Turkey captures strategic hill as Ankara's Afrin offensive intensifies

More than 42 civilians have been killed since 20 January - including 12 children - as Turkey intensifies its offensive in northern Syria.
3 min read
28 January, 2018
The hill overlooks Kilis and Azaz, either side of the Turkish-Syrian border. [Getty]

Turkish armed forces and allied Syrian militias seized a strategic outpost from Kurdish fighters Sunday, pressing ahead with a military campaign that has strained relations with the US.

Ankara last week launched "Operation Olive Branch" aimed at rooting out the Kurdish People's Protection Units (YPG) militia - which Ankara sees as a terror group - from its Afrin enclave in northern Syria.

More than 42 civilians have been killed since 20 January - including 12 children - most of them in Turkish air strikes. Ankara denies shelling any civilian areas.

In a sign of the sheer ferocity of the fighting, 69 pro-Turkish rebels have been killed, as well as 66 Kurdish fighters.

Seven Turkish soldiers have died since "Olive Branch" was launched, while around 40 others have been injured.

After days of poor visibility due to adverse weather conditions, Turkish warplanes and artillery on Sunday took advantage of clear skies and seized Mount Barsaya near the Kurdish town of Afrin in north-western Syria, the military command said in a statement.

The hill is significant because it overlooks the towns of Kilis and Azaz, either side of the Turkish-Syrian border.

Despite souring relations with NATO ally Washington, President Recep Tayyip Erdogan has threatened to expand the offensive against the YPG to Manbij, east of Afrin.

In a sign the Turkish campaign has rendered prospects for peace in Syria even fainter, authorities in the war-torn country's Kurdish autonomous region said they will not attend peace talks in Russia.

"We said before that if the situation remained the same in Afrin we could not attend," regional official Fawza al-Yussef said.

Rebel backer Turkey is one of the sponsors of the talks in the Black Sea resort of Sochi on Monday and Tuesday, along with Damascus allies Russia and Iran.
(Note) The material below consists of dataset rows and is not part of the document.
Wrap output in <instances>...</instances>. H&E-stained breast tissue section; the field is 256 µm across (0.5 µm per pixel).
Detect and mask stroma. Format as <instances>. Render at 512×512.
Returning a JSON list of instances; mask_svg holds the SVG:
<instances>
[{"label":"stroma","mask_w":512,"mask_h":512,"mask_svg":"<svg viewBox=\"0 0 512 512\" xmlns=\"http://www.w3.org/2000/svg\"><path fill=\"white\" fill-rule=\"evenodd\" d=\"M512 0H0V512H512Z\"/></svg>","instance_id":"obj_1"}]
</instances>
Soured US-Turkish relations

Turkish relations with the US have dipped over their stances on the YPG, which Ankara says is a "terrorist" offshoot of the outlawed Kurdistan Workers' Party (PKK).

The PKK, which has waged a war against the Turkish state for three decades, is proscribed as a terror group by Ankara and its Western allies.

US President Trump earlier this week urged Erdogan to "de-escalate" his forces assault on Afrin as he expressed concern about "the destructive and false" anti-US rhetoric emanating from Turkey.

Adding fuel to the fire, Turkey's Foreign Minister Mevlut Cavusoglu on Saturday urged the US to "immediately withdraw" its personnel from Kurdish-held Manbij, which Ankara has also threatened to attack.

"We are going to cleanse Manbij" after Afrin, government spokesman Bekir Bozdag said Sunday, according to Anadolu.

Manbij was retaken from IS by the Kurdish-led Syrian Democratic Forces in 2016 as part of a push that would later recapture the city of Raqqa from the Islamic State group.